August 30, 2016 Jack Lipinski

Bloomberg Government regularly publishes insights, opinion and best practices from our community of senior leaders and decision-makers. This column is written by Jack Lipinski, Chief Executive Officer of CVR Energy. 

I read with great interest the opinion column written by Mr. Brooke Coleman, executive director of the Advanced Biofuels Business Council, which was published by Bloomberg Government on Aug. 24, 2016.
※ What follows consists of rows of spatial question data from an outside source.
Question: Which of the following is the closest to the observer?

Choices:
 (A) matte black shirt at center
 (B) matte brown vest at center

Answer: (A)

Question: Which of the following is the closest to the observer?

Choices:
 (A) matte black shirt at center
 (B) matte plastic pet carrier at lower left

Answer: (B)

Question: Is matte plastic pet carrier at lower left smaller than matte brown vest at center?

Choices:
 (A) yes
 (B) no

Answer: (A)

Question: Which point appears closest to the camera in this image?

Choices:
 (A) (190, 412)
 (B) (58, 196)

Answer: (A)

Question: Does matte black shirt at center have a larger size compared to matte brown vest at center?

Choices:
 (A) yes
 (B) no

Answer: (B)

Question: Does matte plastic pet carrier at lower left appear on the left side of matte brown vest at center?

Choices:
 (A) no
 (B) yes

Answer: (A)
What surprises me most is Mr. Coleman’s complete lack of understanding of the great damage that is being caused by flaws in the Renewable Fuel Standard (RFS) compliance program.  Furthermore, rather than factually stating the problem, he uses innuendo and inaccuracies to promote the status quo, which must be directly benefitting one or more of his members.  Windfall profits are like manna from Heaven once you have tasted it, you do not want to ever let it go.

There are a few major points that I want to correct:

First, Mr. Coleman’s comment that our majority shareholder, Mr. Carl Icahn, is anti-RFS is a complete fabrication. What Mr. Icahn has objected to is the massive RIN market distortion caused by the blender loophole.

Second, Mr. Coleman also pointed out that the super majors are the beneficiaries of the current RFS program. We absolutely agree. That is why the American Petroleum Institute is fighting our effort to change the point of obligation. The RFS is doing for the super majors what the United States antitrust enforcement agencies would not let them do for themselves – destroying their competition. When merchant and small refiners can no longer compete, the super majors will be only too happy to snap them up or let them shut down.

Third, Mr. Coleman’s suggestion that all refiners should own retail operations is like suggesting every biofuel company should own a refinery. A giant swap of ownership in infrastructure is not the solution.

To set the record straight, CVR Energy has no quarrel with the RFS. We see both sides of the issue. While we own oil refineries, we also own fertilizer plants that supply fertilizers for corn biofuel production. Our facilities supplied critical products to the agricultural community long before the RFS was enacted.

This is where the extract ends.